> _Input records_
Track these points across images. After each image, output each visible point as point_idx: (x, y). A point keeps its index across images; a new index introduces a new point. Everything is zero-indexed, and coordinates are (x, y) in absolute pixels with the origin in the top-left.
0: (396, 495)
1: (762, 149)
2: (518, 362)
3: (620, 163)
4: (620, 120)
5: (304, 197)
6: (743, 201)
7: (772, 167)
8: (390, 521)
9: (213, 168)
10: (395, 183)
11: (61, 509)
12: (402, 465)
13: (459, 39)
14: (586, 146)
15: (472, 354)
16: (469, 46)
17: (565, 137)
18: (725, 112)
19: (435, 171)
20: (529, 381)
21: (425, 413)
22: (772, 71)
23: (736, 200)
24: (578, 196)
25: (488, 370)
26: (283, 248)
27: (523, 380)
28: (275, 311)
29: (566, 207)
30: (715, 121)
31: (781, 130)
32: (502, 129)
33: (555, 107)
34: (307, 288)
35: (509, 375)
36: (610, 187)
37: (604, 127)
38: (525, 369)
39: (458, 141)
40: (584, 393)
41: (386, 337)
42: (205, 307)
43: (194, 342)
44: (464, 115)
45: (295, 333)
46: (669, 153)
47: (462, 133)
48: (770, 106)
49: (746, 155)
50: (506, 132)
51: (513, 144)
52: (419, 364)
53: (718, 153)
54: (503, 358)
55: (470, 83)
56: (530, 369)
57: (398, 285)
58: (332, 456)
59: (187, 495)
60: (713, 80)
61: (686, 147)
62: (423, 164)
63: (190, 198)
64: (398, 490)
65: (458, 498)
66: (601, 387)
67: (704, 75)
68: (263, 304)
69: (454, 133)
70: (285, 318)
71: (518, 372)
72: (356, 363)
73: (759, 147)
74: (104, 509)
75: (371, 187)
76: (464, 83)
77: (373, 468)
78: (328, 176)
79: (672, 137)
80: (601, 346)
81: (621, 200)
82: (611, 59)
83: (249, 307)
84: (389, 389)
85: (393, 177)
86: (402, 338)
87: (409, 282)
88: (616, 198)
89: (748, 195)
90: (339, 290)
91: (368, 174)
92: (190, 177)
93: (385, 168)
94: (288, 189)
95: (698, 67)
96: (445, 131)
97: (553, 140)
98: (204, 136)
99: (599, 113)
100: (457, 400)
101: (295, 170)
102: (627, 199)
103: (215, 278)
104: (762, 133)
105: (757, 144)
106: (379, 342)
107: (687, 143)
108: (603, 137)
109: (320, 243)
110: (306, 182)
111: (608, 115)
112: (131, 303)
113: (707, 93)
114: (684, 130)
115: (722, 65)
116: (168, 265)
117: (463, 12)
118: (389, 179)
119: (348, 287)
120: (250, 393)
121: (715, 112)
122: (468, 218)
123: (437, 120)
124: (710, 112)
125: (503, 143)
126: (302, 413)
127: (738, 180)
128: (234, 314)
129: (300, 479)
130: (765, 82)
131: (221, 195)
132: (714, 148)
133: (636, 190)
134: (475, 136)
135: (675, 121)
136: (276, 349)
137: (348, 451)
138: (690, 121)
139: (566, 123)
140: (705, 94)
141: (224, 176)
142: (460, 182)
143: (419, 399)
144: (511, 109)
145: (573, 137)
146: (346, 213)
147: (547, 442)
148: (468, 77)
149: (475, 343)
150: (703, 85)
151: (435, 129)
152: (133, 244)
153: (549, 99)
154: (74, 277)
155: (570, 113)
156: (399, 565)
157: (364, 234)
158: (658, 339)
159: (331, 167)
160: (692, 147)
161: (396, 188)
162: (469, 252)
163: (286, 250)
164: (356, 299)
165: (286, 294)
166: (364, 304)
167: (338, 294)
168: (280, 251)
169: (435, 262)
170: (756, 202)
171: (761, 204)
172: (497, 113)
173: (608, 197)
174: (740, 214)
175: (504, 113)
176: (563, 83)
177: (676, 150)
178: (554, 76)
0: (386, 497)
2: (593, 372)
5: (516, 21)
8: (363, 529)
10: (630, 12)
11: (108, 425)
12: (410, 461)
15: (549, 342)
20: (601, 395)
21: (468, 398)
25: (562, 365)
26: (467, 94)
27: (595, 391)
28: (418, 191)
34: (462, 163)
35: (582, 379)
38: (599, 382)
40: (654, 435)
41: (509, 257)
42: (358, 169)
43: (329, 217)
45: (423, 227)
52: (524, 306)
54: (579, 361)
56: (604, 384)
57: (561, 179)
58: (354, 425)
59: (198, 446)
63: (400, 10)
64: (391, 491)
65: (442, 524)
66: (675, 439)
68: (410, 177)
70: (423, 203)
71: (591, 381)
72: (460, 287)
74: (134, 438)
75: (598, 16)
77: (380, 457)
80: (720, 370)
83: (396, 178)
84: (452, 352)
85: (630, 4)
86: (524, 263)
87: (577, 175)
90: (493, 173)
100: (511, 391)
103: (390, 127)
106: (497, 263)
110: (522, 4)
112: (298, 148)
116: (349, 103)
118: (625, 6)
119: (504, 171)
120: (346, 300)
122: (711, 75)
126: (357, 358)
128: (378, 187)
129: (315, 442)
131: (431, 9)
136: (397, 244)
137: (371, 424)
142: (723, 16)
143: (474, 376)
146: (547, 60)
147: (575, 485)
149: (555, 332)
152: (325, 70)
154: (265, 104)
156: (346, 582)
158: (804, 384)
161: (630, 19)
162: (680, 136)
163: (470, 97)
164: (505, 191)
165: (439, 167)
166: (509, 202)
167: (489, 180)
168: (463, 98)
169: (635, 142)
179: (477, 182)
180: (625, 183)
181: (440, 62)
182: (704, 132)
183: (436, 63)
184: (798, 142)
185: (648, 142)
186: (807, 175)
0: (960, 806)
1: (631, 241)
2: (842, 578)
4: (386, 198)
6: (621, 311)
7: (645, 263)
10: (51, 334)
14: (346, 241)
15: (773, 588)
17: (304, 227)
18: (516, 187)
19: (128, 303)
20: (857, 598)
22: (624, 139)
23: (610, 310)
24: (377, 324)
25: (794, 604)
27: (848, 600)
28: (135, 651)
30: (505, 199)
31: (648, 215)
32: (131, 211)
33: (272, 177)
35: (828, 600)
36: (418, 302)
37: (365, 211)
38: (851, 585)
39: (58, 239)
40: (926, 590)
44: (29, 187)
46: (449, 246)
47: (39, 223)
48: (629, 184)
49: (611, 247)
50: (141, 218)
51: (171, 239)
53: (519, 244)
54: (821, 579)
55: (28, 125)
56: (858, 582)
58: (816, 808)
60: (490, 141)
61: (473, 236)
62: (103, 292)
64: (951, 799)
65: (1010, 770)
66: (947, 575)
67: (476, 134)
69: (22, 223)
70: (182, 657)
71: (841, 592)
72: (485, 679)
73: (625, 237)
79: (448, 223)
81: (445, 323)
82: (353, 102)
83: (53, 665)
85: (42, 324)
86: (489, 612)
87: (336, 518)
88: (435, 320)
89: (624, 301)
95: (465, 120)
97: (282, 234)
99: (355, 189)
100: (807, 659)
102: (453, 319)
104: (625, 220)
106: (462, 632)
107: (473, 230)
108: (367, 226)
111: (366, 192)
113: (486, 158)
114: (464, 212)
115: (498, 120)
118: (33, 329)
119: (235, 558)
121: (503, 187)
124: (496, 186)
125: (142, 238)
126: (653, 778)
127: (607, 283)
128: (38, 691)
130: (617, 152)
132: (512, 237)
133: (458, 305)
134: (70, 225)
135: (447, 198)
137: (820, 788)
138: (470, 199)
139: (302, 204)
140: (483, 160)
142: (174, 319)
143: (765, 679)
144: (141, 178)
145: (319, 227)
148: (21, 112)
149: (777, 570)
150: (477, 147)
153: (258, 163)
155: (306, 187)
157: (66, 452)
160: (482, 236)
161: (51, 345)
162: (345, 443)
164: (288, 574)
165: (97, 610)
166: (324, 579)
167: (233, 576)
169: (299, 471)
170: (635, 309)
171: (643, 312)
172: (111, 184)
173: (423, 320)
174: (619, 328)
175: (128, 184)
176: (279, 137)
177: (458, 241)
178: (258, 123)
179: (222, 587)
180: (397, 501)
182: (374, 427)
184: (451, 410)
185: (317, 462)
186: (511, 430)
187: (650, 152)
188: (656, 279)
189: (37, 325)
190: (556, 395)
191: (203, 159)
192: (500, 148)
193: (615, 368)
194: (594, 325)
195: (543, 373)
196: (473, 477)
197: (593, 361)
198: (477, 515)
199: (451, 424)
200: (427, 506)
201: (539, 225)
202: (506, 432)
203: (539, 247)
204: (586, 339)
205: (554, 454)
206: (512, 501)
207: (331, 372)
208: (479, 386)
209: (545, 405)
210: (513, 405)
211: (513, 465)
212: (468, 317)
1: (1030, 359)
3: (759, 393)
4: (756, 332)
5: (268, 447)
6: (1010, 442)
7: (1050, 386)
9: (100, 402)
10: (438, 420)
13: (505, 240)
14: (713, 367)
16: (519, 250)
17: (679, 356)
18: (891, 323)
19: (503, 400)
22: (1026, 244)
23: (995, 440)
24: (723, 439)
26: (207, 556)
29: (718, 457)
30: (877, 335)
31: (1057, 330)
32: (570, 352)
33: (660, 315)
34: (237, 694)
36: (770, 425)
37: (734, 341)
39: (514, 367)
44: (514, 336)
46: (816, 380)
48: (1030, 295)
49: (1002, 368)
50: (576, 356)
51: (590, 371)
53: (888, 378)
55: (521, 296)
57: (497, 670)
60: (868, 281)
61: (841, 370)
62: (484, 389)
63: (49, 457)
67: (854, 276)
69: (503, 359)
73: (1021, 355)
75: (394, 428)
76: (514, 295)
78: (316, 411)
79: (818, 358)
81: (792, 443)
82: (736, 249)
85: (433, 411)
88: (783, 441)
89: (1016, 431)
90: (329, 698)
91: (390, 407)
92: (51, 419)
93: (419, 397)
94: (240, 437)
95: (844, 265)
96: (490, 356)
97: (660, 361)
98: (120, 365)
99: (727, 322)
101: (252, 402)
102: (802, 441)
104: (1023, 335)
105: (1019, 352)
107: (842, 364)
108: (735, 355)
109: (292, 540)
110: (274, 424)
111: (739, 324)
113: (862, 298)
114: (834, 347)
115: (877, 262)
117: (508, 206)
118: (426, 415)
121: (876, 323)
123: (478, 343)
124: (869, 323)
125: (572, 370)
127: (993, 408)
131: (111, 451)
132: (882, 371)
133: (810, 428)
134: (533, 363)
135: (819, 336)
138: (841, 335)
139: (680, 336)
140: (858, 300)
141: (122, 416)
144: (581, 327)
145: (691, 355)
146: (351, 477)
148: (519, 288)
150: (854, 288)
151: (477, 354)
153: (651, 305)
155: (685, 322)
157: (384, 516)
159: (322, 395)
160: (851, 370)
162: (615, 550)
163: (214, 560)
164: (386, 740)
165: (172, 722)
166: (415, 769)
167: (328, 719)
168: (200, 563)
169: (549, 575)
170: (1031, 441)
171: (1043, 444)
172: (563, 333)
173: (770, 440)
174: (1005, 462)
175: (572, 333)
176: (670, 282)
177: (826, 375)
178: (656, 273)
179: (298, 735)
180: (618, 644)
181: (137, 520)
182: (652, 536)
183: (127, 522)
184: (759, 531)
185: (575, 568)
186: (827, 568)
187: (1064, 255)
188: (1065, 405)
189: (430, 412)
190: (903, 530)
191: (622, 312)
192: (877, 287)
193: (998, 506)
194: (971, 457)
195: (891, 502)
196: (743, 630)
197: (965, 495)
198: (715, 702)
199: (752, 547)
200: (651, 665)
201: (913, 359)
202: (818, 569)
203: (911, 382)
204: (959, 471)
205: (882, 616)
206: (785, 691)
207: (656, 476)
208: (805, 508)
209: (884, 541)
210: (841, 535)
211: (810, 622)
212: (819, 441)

==

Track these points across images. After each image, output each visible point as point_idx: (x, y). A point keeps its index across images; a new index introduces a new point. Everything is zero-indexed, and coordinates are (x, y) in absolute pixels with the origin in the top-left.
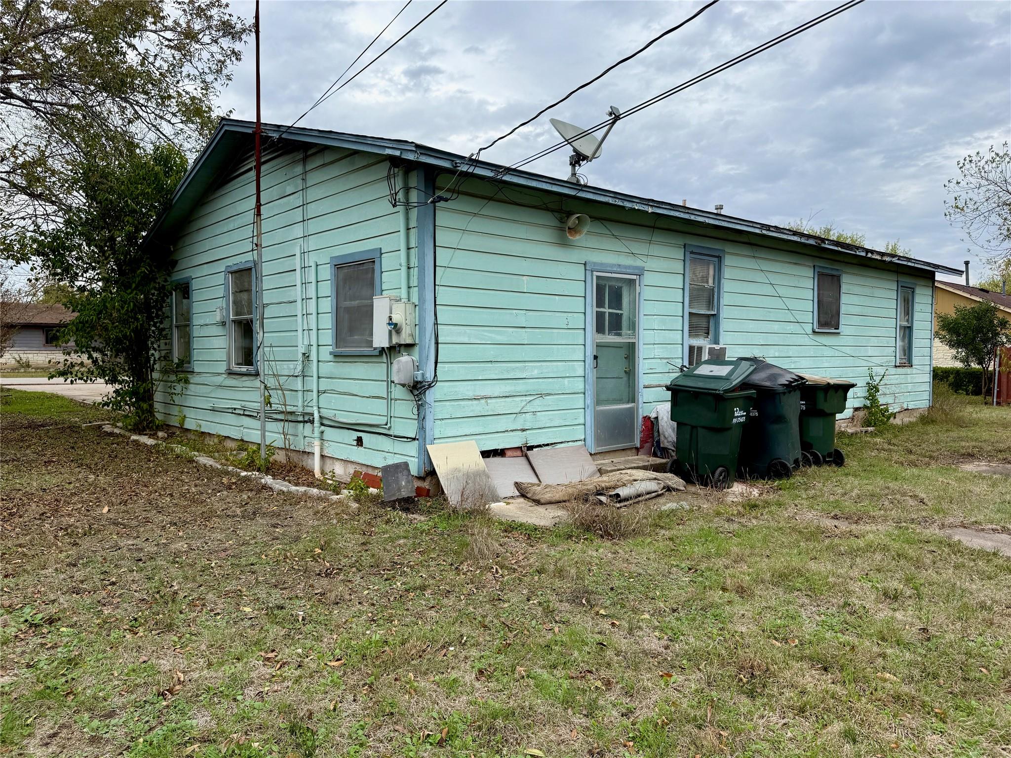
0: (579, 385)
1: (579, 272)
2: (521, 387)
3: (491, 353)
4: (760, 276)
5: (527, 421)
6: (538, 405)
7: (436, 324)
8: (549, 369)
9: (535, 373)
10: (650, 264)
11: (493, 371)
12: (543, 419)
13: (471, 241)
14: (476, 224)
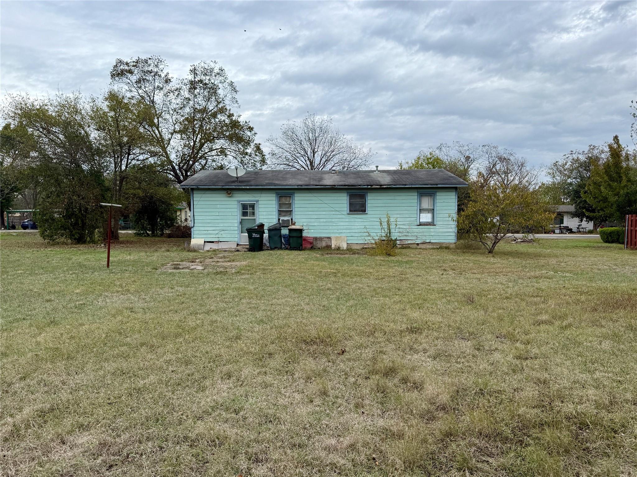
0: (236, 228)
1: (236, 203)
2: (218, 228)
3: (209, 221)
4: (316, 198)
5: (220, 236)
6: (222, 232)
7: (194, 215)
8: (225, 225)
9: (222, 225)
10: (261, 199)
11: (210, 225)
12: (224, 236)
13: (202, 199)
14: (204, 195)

==

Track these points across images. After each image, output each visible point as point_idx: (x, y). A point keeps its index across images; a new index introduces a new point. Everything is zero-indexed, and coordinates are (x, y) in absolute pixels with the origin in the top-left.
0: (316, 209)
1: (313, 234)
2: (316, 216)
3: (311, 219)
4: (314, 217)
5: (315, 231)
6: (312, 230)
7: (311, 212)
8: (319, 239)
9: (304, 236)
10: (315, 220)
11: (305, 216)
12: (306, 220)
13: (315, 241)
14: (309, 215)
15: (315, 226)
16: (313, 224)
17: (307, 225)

> _Problem to solve_
Write out the lines starting at the one containing "179: (477, 182)" and ending at the one containing "18: (516, 187)", switching "807" to "817" and leaving everything else unchanged.

> _Result below_
179: (477, 182)
180: (625, 183)
181: (440, 62)
182: (704, 132)
183: (436, 63)
184: (798, 142)
185: (648, 142)
186: (817, 175)
0: (960, 806)
1: (631, 241)
2: (842, 578)
4: (386, 198)
6: (621, 311)
7: (645, 263)
10: (51, 334)
14: (346, 241)
15: (773, 588)
17: (304, 227)
18: (516, 187)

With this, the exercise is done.